Rekrutmen 24 Ribu Prajurit TNI AD: Koalisi Sipil Desak Evaluasi Presiden dan DPR

Mais Nurdin

10 Juni 2025

3
Min Read
Rekrutmen 24 Ribu Prajurit TNI AD: Koalisi Sipil Desak Evaluasi Presiden dan DPR

Rencana perekrutan 24.000 prajurit baru oleh TNI Angkatan Darat (TNI AD) tahun ini, sebagian untuk ditempatkan di kompi pertanian dan peternakan di bawah Batalyon Teritorial Pembangunan, menuai kontroversi. Koalisi Masyarakat Sipil (KMS) menyuarakan keprihatinan atas rencana ini, menganggapnya berpotensi mengikis profesionalisme TNI dan merusak roadmap reformasi TNI.

Direktur YLBHI, M. Isnur, mengatakan bahwa rencana ini menyimpang dari tugas utama TNI sebagai alat pertahanan negara. TNI, menurut KMS, dilatih dan dididik untuk peperangan, bukan untuk kegiatan sipil seperti pertanian, perkebunan, peternakan, atau pelayanan kesehatan. Hal ini dinilai bertentangan dengan konstitusi dan UU TNI.

KMS menekankan bahwa lingkungan strategis yang berubah dan ancaman perang modern menuntut TNI untuk fokus pada keahlian spesifik di bidang pertahanan. Terlibat dalam urusan sipil akan melemahkan kemampuan tempur TNI dan mengaburkan fokus utamanya dalam menghadapi ancaman eksternal. Keterlibatan TNI dalam kegiatan non-militer juga dinilai sebagai kegagalan menjaga pemisahan yang jelas antara urusan sipil dan militer.

Dampak Negatif Terhadap Profesionalisme TNI

Penggunaan personel TNI untuk kegiatan di luar bidang pertahanan dikhawatirkan akan mengurangi kualitas pelatihan dan kesiapsiagaan tempur. Waktu dan sumber daya yang dialokasikan untuk kegiatan pertanian dan peternakan akan mengurangi waktu yang dapat digunakan untuk latihan militer dan peningkatan kemampuan tempur.
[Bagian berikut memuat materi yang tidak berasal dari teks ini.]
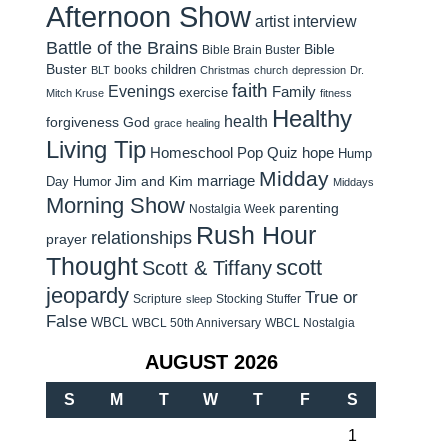
Afternoon Show
artist interview
Battle of the Brains
Bible
Bible Brain Buster
Buster
children
books
BLT
Christmas
church
depression
Dr.
faith
Evenings
Family
exercise
Mitch Kruse
fitness
Healthy
health
forgiveness
God
grace
healing
Living Tip
Homeschool Pop Quiz
hope
Hump
Midday
Jim and Kim
marriage
Day Humor
Middays
Morning Show
parenting
Nostalgia Week
Rush Hour
relationships
prayer
Thought
scott
Scott & Tiffany
jeopardy
True or
Scripture
Stocking Stuffer
sleep
False
WBCL
WBCL 50th Anniversary
WBCL Nostalgia
AUGUST 2026
S
M
T
W
T
F
S
1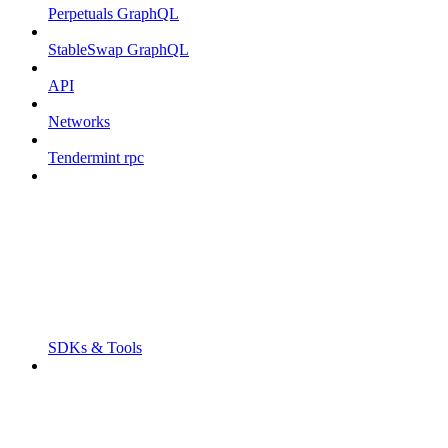
Perpetuals GraphQL
StableSwap GraphQL
API
Networks
Tendermint rpc
SDKs & Tools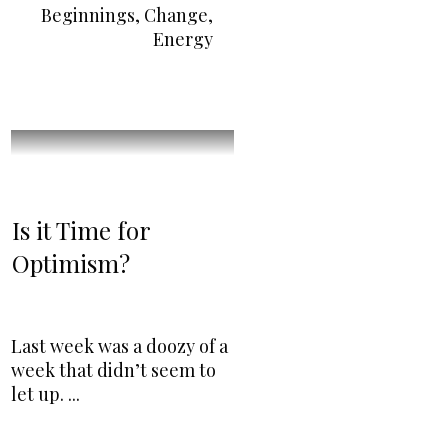
Beginnings
,
Change
,
Energy
Is it Time for
Optimism?
Last week was a doozy of a
week that didn’t seem to
let up.
...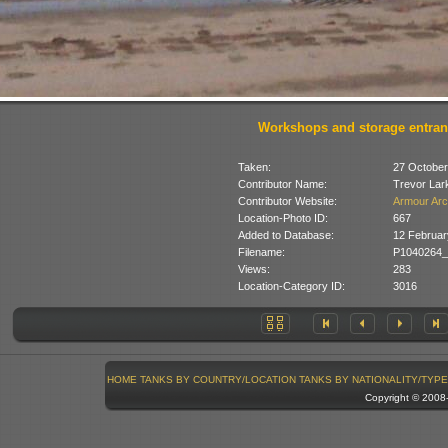
Workshops and storage entra
Taken:
27 October
Contributor Name:
Trevor Lar
Contributor Website:
Armour Arc
Location-Photo ID:
667
Added to Database:
12 Februar
Filename:
P1040264_
Views:
283
Location-Category ID:
3016
HOME
TANKS BY COUNTRY/LOCATION
TANKS BY NATIONALITY/TYPE
Copyright © 200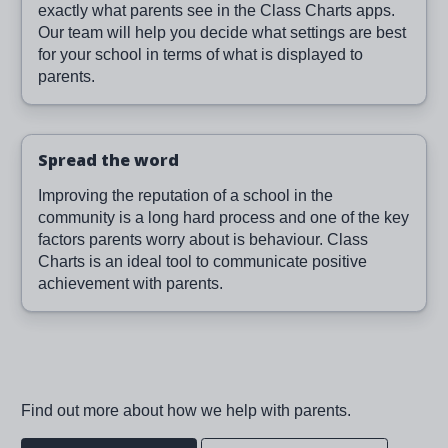
exactly what parents see in the Class Charts apps.
Our team will help you decide what settings are best
for your school in terms of what is displayed to
parents.
Spread the word
Improving the reputation of a school in the
community is a long hard process and one of the key
factors parents worry about is behaviour. Class
Charts is an ideal tool to communicate positive
achievement with parents.
Find out more about how we help with parents.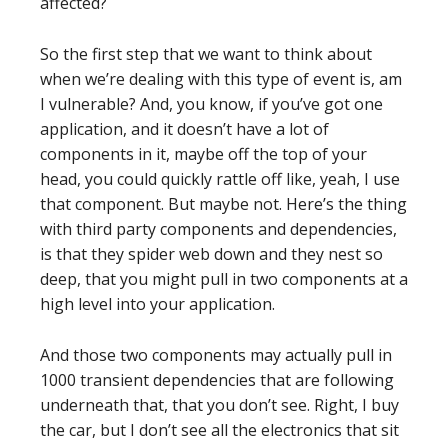
affected?
So the first step that we want to think about
when we’re dealing with this type of event is, am
I vulnerable? And, you know, if you’ve got one
application, and it doesn’t have a lot of
components in it, maybe off the top of your
head, you could quickly rattle off like, yeah, I use
that component. But maybe not. Here’s the thing
with third party components and dependencies,
is that they spider web down and they nest so
deep, that you might pull in two components at a
high level into your application.
And those two components may actually pull in
1000 transient dependencies that are following
underneath that, that you don’t see. Right, I buy
the car, but I don’t see all the electronics that sit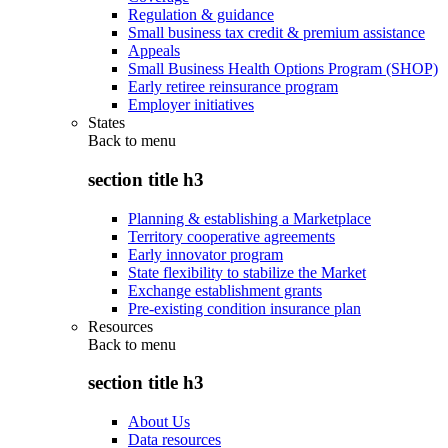
Regulation & guidance
Small business tax credit & premium assistance
Appeals
Small Business Health Options Program (SHOP)
Early retiree reinsurance program
Employer initiatives
States
Back to
menu
section title h3
Planning & establishing a Marketplace
Territory cooperative agreements
Early innovator program
State flexibility to stabilize the Market
Exchange establishment grants
Pre-existing condition insurance plan
Resources
Back to
menu
section title h3
About Us
Data resources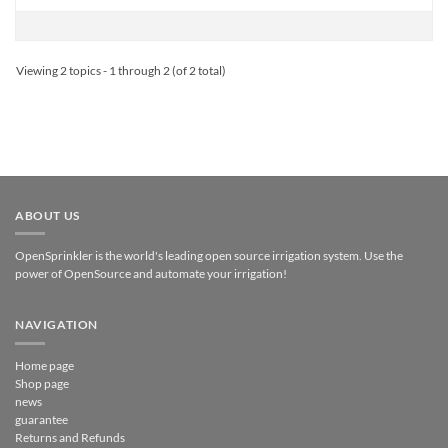
Viewing 2 topics - 1 through 2 (of 2 total)
ABOUT US
OpenSprinkler is the world's leading open source irrigation system. Use the
power of OpenSource and automate your irrigation!
NAVIGATION
Home page
Shop page
news
guarantee
Returns and Refunds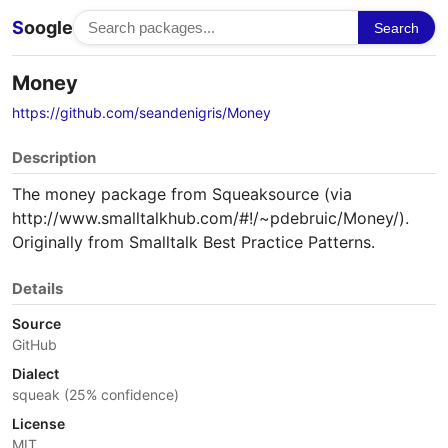
S
oogle
Search
Money
https://github.com/seandenigris/Money
Description
The money package from Squeaksource (via
http://www.smalltalkhub.com/#!/~pdebruic/Money/).
Originally from Smalltalk Best Practice Patterns.
Details
Source
GitHub
Dialect
squeak (25% confidence)
License
MIT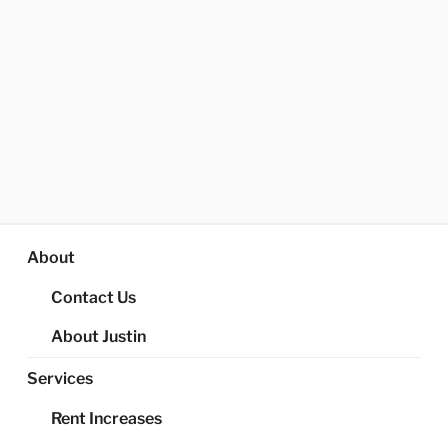
About
Contact Us
About Justin
Services
Rent Increases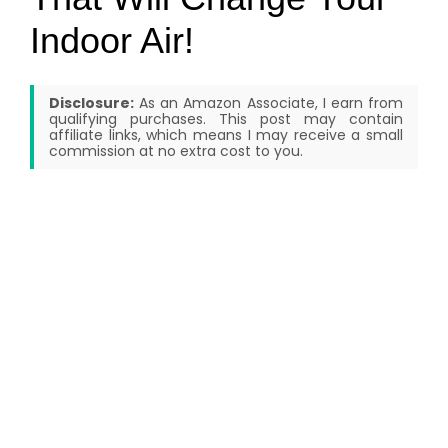
Indoor Air!
Disclosure:
As an Amazon Associate, I earn from
qualifying purchases. This post may contain
affiliate links, which means I may receive a small
commission at no extra cost to you.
Selain itu, penempatan prajurit dalam kegiatan non-militer juga berpotensi menimbulkan konflik kepentingan dan mengurangi kepercayaan publik terhadap TNI. Tugas utama TNI yang terabaikan dapat berdampak negatif pada keamanan dan pertahanan nasional.

Potensi Penyalahgunaan Kekuasaan

Keterlibatan TNI dalam kegiatan ekonomi seperti pertanian dan peternakan juga menimbulkan kekhawatiran akan potensi penyalahgunaan kekuasaan dan korupsi. TNI yang seharusnya netral dan fokus pada tugas pertahanan bisa terjerat dalam kepentingan ekonomi dan politik.
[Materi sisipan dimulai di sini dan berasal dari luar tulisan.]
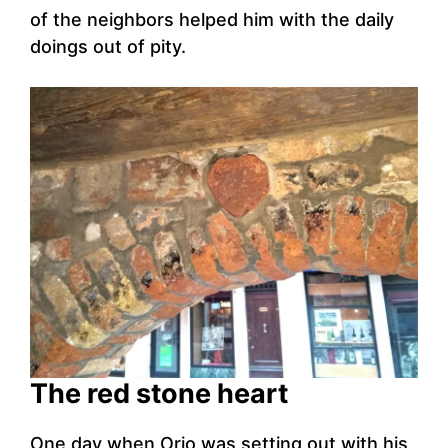
of the neighbors helped him with the daily
doings out of pity.
The red stone heart
One day when Orio was setting out with his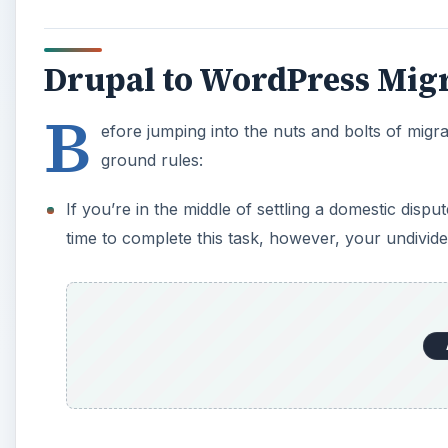
Drupal to WordPress Mig
B
efore jumping into the nuts and bolts of migra
ground rules:
If you’re in the middle of settling a domestic disp
time to complete this task, however, your undivide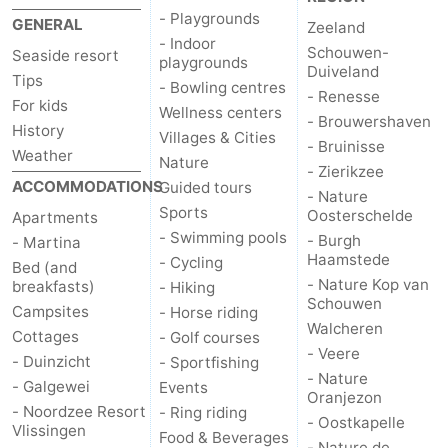
- Playgrounds
GENERAL
Zeeland
Vlaanderen
-
- Indoor
Schouwen-
Seaside resort
playgrounds
Duiveland
Tips
Nieuwvliet
-
- Bowling centres
- Renesse
For kids
Wellness centers
- Brouwershaven
Sluis
-
History
Villages & Cities
- Bruinisse
Weather
Nature
Cadzand
-
- Zierikzee
ACCOMMODATIONS
Guided tours
- Nature
Sports
Oosterschelde
Nature
Weather
Apartments
- Swimming pools
- Burgh
- Martina
Haamstede
Het
Contact
- Cycling
Bed (and
- Nature Kop van
breakfasts)
- Hiking
Schouwen
Zwin
us
Campsites
- Horse riding
Walcheren
Cottages
- Golf courses
- Veere
- Duinzicht
- Sportfishing
- Nature
- Galgewei
Events
Oranjezon
- Noordzee Resort
- Ring riding
- Oostkapelle
Vlissingen
Food & Beverages
- Nature de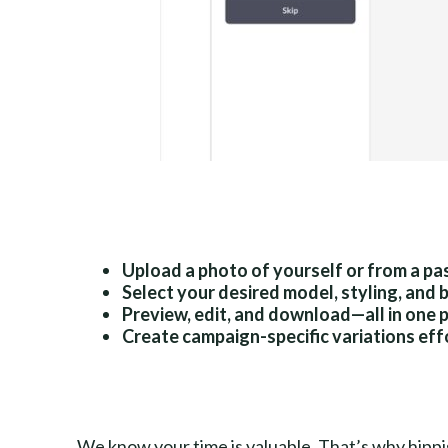
Upload a photo of yourself or from a pa
Select your desired model, styling, and
Preview, edit, and download—all in one 
Create campaign-specific variations eff
We know your time is valuable. That’s why hippis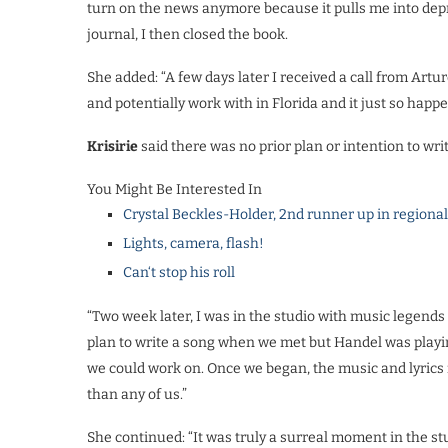
turn on the news anymore because it pulls me into depre
journal, I then closed the book.
She added: “A few days later I received a call from Art
and potentially work with in Florida and it just so happ
Krisirie
said there was no prior plan or intention to wri
You Might Be Interested In
Crystal Beckles-Holder, 2nd runner up in regiona
Lights, camera, flash!
Can‘t stop his roll
“Two week later, I was in the studio with music legends
plan to write a song when we met but Handel was playin
we could work on. Once we began, the music and lyrics 
than any of us.”
She continued: “It was truly a surreal moment in the st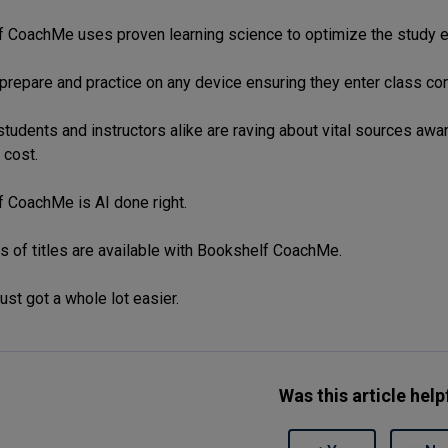
 CoachMe uses proven learning science to optimize the study e
prepare and practice on any device ensuring they enter class co
tudents and instructors alike are raving about vital sources awar
 cost.
 CoachMe is AI done right.
 of titles are available with Bookshelf CoachMe.
ust got a whole lot easier.
Was this article help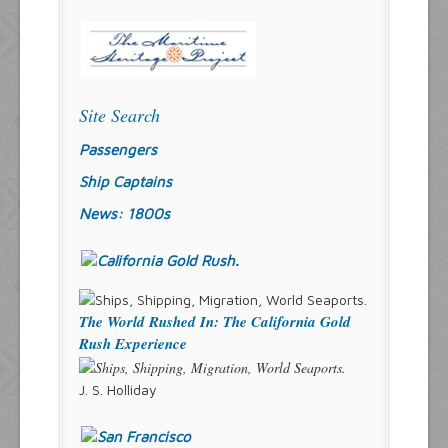
Site Search
Passengers
Ship Captains
News: 1800s
The World Rushed In: The California Gold
Rush Experience
J. S. Holliday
Transparansi dan akuntabilitas dalam pengelolaan sumber daya dan anggaran yang dialokasikan untuk kegiatan non-militer juga menjadi permasalahan yang perlu diperhatikan. Potensi penyelewengan dana dan kurangnya pengawasan dapat menimbulkan kerugian negara.

Ancaman terhadap Reformasi TNI

KMS menilai, rencana ini berpotensi menghambat proses reformasi TNI yang bertujuan untuk menciptakan TNI yang profesional, modern, dan demokratis. Reformasi TNI bertujuan untuk memisahkan peran TNI dari urusan sipil dan mencegah TNI dari keterlibatan dalam politik praktis.

Keterlibatan TNI dalam kegiatan non-militer dapat menciptakan citra TNI yang tidak profesional dan mengurangi kepercayaan publik terhadap institusi tersebut. Hal ini berdampak negatif terhadap upaya meningkatkan profesionalisme TNI.

Solusi dan Rekomendasi

KMS mendesak Presiden dan DPR untuk melakukan pengawasan dan evaluasi ketat terhadap rencana perekrutan ini. Mereka meminta pemerintah untuk mempertimbangkan kembali rencana tersebut dan fokus pada peningkatan profesionalisme TNI dalam menjalankan tugas utamanya sebagai alat pertahanan negara.

Sebagai alternatif, pemerintah perlu memperkuat dan meningkatkan kapasitas instansi sipil yang bertanggung jawab dalam bidang pertanian, peternakan, dan pelayanan kesehatan. Hal ini akan lebih efektif dan efisien daripada melibatkan TNI dalam kegiatan-kegiatan tersebut.

Penting untuk menjaga batasan yang tegas antara peran militer dan sipil agar TNI dapat fokus pada tugas utamanya dan terhindar dari potensi konflik kepentingan dan penyalahgunaan kekuasaan.